When I was younger, having children was only a passing thought. Fatherhood was a part of life I just assumed would eventually come. What I looked forward to most was playing ball with my kids or taking them camping. I never dreamed they would mean so much so soon. I knew they would need me in the early years; I didn’t know I would come to need them. My sons have given new meaning to Wordsworth’s observation, “The child is the father of the man.”

They have helped me grow up; they have kept me young. They have made me feel so purposeful and needed; I have come to depend on that. They make me feel wise (because I know where the sun goes when it sets) and strong (because my arms can still lift them high into trees). Children are like that. They think you’re terrific because you can build paper airplanes and make circuses out of cardboard, crayons and string. And on days when the world has been rotten to me, when the plaster is cracked and there are too many bills to be paid, they make it all right with a kiss and a hug.

They have returned to me a child’s vision of the world and made me promise to remember what Wordsworth vowed when he was my age: “My heart leaps up when I behold a rainbow in the sky. So was it when my life began; so is it now I am a man; so be it when I shall grow old.

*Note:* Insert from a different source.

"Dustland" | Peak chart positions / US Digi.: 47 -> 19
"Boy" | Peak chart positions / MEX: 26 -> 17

Or let me die.”

They have taught me that Homer was wrong when he said, “You ought not practice childish ways, since you are no longer that age.” And that Confucian teacher, Mencius, was right when he said, “The great man is he who does not lose his child’s heart.”

And when I am caught in adult “matters of consequence” and think I have too little time for them and their handlebars that need to be straightened, I remember the time will come too soon that they will have nothing to do with me. And that the Little Prince was right when he said, “Only the children know what they are looking for.”

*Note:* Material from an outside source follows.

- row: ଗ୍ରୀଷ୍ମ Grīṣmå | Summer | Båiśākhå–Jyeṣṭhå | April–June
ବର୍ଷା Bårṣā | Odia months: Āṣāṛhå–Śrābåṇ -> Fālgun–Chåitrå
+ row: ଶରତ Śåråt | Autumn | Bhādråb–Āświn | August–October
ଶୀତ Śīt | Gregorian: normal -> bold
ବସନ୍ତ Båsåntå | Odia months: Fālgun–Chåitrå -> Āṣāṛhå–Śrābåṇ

And them? For now, I wish their childhood would be something to carry with them always, and not something left behind. I wish them days like yesterday, when the only monsters were the ones on Sesame Street, when their biggest problem was learning to read and write, and when the worst thing that happened was having to go to bed. I wish our yard would always be wherever their imagination said it was, that they would always dance in my arms across the floor and hold my hand when I walk them to school. But I know none of that will happen.

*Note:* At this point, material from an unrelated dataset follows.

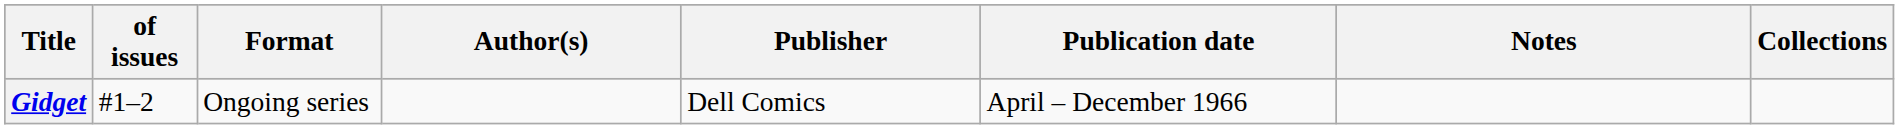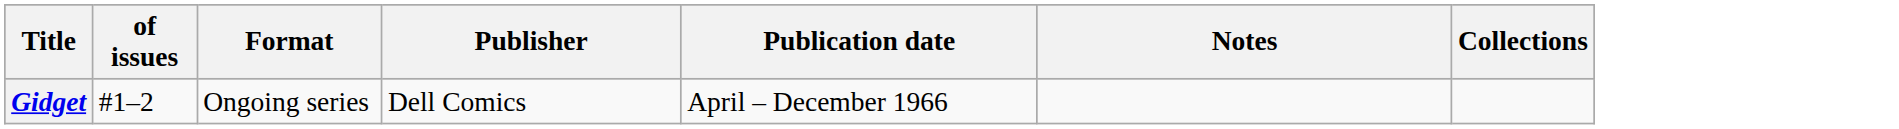- column: Author(s)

Just yesterday when I asked them to play, they said, “Aw, Dad. Can we go down to T.J.’s instead?” And this morning, when I was about to ride my bike to work, Casey was out teaching Ross how to ride his.

But then (while Ross was scooting down the sidewalk, one foot on the ground) Casey came and hugged me around the neck and said, “Kiss me, Daddy, on top of the head.” So I did, and he said, “I will wave to you as you ride away. I will wave until you cannot see me anymore.” So there he stood as I pedaled away, waving his little hand in the air, getting smaller and smaller as I rode down the street waving back over my shoulder at the little boy whose dreams are now more important than my own. Waving and smiling, front teeth missing, till we couldn’t see each other anymore.

I know the time will come when they will ride through life without me. They will grow strong and my arms will grow frail. Their childhood and I will fade into memory, like the distant, green shoreline of a land left behind. But before I go I need to remember to tell them what an aging poet once wrote to his godchild, “Please remember to look for me in the nurseries of heaven.”

Kerry Temple is editor of this magazine.